[Saved data entries]
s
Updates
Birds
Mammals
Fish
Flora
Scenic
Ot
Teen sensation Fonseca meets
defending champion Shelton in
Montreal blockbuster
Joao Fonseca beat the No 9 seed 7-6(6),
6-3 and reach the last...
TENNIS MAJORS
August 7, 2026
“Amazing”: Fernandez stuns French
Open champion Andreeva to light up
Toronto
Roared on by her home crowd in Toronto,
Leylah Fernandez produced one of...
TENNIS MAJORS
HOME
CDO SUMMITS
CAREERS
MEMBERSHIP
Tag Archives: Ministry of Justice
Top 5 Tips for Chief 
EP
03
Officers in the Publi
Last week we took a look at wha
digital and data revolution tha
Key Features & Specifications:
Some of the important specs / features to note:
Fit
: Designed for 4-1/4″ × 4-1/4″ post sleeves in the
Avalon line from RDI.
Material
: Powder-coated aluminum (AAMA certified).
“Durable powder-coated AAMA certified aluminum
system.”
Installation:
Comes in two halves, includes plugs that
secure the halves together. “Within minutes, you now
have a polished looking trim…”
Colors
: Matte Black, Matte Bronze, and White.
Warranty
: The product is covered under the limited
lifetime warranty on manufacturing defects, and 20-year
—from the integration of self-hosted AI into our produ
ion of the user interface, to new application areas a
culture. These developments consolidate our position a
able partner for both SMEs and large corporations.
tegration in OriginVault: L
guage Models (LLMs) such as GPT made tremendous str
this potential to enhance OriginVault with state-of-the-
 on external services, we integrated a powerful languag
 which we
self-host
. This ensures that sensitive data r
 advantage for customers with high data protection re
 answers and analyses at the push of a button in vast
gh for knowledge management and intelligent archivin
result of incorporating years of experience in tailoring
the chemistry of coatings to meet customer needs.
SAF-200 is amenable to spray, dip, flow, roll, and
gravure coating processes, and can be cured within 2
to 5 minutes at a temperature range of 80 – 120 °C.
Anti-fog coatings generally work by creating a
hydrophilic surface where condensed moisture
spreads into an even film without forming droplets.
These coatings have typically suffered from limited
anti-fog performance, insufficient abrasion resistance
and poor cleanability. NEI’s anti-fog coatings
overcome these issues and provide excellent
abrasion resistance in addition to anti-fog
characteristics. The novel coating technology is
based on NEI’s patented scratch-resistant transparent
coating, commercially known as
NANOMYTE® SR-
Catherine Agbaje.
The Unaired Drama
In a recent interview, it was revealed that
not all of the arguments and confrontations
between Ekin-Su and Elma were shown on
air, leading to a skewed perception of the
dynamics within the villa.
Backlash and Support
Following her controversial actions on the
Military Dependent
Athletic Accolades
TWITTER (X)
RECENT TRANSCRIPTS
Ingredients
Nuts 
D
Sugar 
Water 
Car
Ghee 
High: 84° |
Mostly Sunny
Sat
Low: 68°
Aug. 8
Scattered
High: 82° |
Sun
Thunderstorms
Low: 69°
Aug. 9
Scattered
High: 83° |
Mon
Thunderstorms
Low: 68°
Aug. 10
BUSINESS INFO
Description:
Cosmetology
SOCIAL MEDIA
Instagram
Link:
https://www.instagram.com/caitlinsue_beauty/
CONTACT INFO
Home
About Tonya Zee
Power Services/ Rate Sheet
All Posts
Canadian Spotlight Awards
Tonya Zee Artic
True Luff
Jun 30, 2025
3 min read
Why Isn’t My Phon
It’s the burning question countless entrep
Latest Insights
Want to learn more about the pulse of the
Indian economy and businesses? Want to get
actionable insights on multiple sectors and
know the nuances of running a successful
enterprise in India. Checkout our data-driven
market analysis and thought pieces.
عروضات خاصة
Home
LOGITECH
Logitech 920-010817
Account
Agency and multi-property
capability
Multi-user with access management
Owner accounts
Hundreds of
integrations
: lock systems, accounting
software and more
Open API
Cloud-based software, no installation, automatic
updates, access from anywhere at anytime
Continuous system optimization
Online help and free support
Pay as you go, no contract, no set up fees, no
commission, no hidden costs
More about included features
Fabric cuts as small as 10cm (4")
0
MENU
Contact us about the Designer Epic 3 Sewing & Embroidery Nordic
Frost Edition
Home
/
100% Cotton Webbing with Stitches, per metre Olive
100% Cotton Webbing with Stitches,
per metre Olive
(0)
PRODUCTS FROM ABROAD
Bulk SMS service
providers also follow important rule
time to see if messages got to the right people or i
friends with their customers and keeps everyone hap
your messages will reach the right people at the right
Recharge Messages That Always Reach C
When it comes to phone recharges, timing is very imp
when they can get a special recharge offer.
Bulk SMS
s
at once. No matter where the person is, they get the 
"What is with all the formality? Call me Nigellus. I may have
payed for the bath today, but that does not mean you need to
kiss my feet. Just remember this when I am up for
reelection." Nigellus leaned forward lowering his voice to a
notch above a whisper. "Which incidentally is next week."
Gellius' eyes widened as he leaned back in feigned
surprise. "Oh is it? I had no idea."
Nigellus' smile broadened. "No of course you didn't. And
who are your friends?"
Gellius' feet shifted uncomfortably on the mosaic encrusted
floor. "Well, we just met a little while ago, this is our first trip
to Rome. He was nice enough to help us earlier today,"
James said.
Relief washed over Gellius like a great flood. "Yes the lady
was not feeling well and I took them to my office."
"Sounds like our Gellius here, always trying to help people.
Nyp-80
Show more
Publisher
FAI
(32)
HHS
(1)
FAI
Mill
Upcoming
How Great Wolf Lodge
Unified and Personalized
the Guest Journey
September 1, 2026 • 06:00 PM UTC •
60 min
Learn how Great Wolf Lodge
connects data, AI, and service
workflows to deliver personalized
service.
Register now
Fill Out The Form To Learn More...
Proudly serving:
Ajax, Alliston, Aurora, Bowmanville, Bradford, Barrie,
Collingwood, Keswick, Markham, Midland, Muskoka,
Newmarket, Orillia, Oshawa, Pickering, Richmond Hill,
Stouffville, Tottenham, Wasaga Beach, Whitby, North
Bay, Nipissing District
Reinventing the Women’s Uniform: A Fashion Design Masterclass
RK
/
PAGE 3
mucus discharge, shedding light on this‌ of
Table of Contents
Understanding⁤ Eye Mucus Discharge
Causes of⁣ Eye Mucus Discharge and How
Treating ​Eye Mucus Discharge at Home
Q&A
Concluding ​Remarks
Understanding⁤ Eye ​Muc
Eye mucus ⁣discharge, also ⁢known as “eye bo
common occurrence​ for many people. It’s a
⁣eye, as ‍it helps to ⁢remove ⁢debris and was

WHAT IS REQUIRED.
Rename "OriginVault" to "DataVault" everywhere in the lines, and give them again with nothing else changed.

REPLY.
s
Updates
Birds
Mammals
Fish
Flora
Scenic
Ot
Teen sensation Fonseca meets
defending champion Shelton in
Montreal blockbuster
Joao Fonseca beat the No 9 seed 7-6(6),
6-3 and reach the last...
TENNIS MAJORS
August 7, 2026
“Amazing”: Fernandez stuns French
Open champion Andreeva to light up
Toronto
Roared on by her home crowd in Toronto,
Leylah Fernandez produced one of...
TENNIS MAJORS
HOME
CDO SUMMITS
CAREERS
MEMBERSHIP
Tag Archives: Ministry of Justice
Top 5 Tips for Chief 
EP
03
Officers in the Publi
Last week we took a look at wha
digital and data revolution tha
Key Features & Specifications:
Some of the important specs / features to note:
Fit
: Designed for 4-1/4″ × 4-1/4″ post sleeves in the
Avalon line from RDI.
Material
: Powder-coated aluminum (AAMA certified).
“Durable powder-coated AAMA certified aluminum
system.”
Installation:
Comes in two halves, includes plugs that
secure the halves together. “Within minutes, you now
have a polished looking trim…”
Colors
: Matte Black, Matte Bronze, and White.
Warranty
: The product is covered under the limited
lifetime warranty on manufacturing defects, and 20-year
—from the integration of self-hosted AI into our produ
ion of the user interface, to new application areas a
culture. These developments consolidate our position a
able partner for both SMEs and large corporations.
tegration in DataVault: L
guage Models (LLMs) such as GPT made tremendous str
this potential to enhance DataVault with state-of-the-
 on external services, we integrated a powerful languag
 which we
self-host
. This ensures that sensitive data r
 advantage for customers with high data protection re
 answers and analyses at the push of a button in vast
gh for knowledge management and intelligent archivin
result of incorporating years of experience in tailoring
the chemistry of coatings to meet customer needs.
SAF-200 is amenable to spray, dip, flow, roll, and
gravure coating processes, and can be cured within 2
to 5 minutes at a temperature range of 80 – 120 °C.
Anti-fog coatings generally work by creating a
hydrophilic surface where condensed moisture
spreads into an even film without forming droplets.
These coatings have typically suffered from limited
anti-fog performance, insufficient abrasion resistance
and poor cleanability. NEI’s anti-fog coatings
overcome these issues and provide excellent
abrasion resistance in addition to anti-fog
characteristics. The novel coating technology is
based on NEI’s patented scratch-resistant transparent
coating, commercially known as
NANOMYTE® SR-
Catherine Agbaje.
The Unaired Drama
In a recent interview, it was revealed that
not all of the arguments and confrontations
between Ekin-Su and Elma were shown on
air, leading to a skewed perception of the
dynamics within the villa.
Backlash and Support
Following her controversial actions on the
Military Dependent
Athletic Accolades
TWITTER (X)
RECENT TRANSCRIPTS
Ingredients
Nuts 
D
Sugar 
Water 
Car
Ghee 
High: 84° |
Mostly Sunny
Sat
Low: 68°
Aug. 8
Scattered
High: 82° |
Sun
Thunderstorms
Low: 69°
Aug. 9
Scattered
High: 83° |
Mon
Thunderstorms
Low: 68°
Aug. 10
BUSINESS INFO
Description:
Cosmetology
SOCIAL MEDIA
Instagram
Link:
https://www.instagram.com/caitlinsue_beauty/
CONTACT INFO
Home
About Tonya Zee
Power Services/ Rate Sheet
All Posts
Canadian Spotlight Awards
Tonya Zee Artic
True Luff
Jun 30, 2025
3 min read
Why Isn’t My Phon
It’s the burning question countless entrep
Latest Insights
Want to learn more about the pulse of the
Indian economy and businesses? Want to get
actionable insights on multiple sectors and
know the nuances of running a successful
enterprise in India. Checkout our data-driven
market analysis and thought pieces.
عروضات خاصة
Home
LOGITECH
Logitech 920-010817
Account
Agency and multi-property
capability
Multi-user with access management
Owner accounts
Hundreds of
integrations
: lock systems, accounting
software and more
Open API
Cloud-based software, no installation, automatic
updates, access from anywhere at anytime
Continuous system optimization
Online help and free support
Pay as you go, no contract, no set up fees, no
commission, no hidden costs
More about included features
Fabric cuts as small as 10cm (4")
0
MENU
Contact us about the Designer Epic 3 Sewing & Embroidery Nordic
Frost Edition
Home
/
100% Cotton Webbing with Stitches, per metre Olive
100% Cotton Webbing with Stitches,
per metre Olive
(0)
PRODUCTS FROM ABROAD
Bulk SMS service
providers also follow important rule
time to see if messages got to the right people or i
friends with their customers and keeps everyone hap
your messages will reach the right people at the right
Recharge Messages That Always Reach C
When it comes to phone recharges, timing is very imp
when they can get a special recharge offer.
Bulk SMS
s
at once. No matter where the person is, they get the 
"What is with all the formality? Call me Nigellus. I may have
payed for the bath today, but that does not mean you need to
kiss my feet. Just remember this when I am up for
reelection." Nigellus leaned forward lowering his voice to a
notch above a whisper. "Which incidentally is next week."
Gellius' eyes widened as he leaned back in feigned
surprise. "Oh is it? I had no idea."
Nigellus' smile broadened. "No of course you didn't. And
who are your friends?"
Gellius' feet shifted uncomfortably on the mosaic encrusted
floor. "Well, we just met a little while ago, this is our first trip
to Rome. He was nice enough to help us earlier today,"
James said.
Relief washed over Gellius like a great flood. "Yes the lady
was not feeling well and I took them to my office."
"Sounds like our Gellius here, always trying to help people.
Nyp-80
Show more
Publisher
FAI
(32)
HHS
(1)
FAI
Mill
Upcoming
How Great Wolf Lodge
Unified and Personalized
the Guest Journey
September 1, 2026 • 06:00 PM UTC •
60 min
Learn how Great Wolf Lodge
connects data, AI, and service
workflows to deliver personalized
service.
Register now
Fill Out The Form To Learn More...
Proudly serving:
Ajax, Alliston, Aurora, Bowmanville, Bradford, Barrie,
Collingwood, Keswick, Markham, Midland, Muskoka,
Newmarket, Orillia, Oshawa, Pickering, Richmond Hill,
Stouffville, Tottenham, Wasaga Beach, Whitby, North
Bay, Nipissing District
Reinventing the Women’s Uniform: A Fashion Design Masterclass
RK
/
PAGE 3
mucus discharge, shedding light on this‌ of
Table of Contents
Understanding⁤ Eye Mucus Discharge
Causes of⁣ Eye Mucus Discharge and How
Treating ​Eye Mucus Discharge at Home
Q&A
Concluding ​Remarks
Understanding⁤ Eye ​Muc
Eye mucus ⁣discharge, also ⁢known as “eye bo
common occurrence​ for many people. It’s a
⁣eye, as ‍it helps to ⁢remove ⁢debris and was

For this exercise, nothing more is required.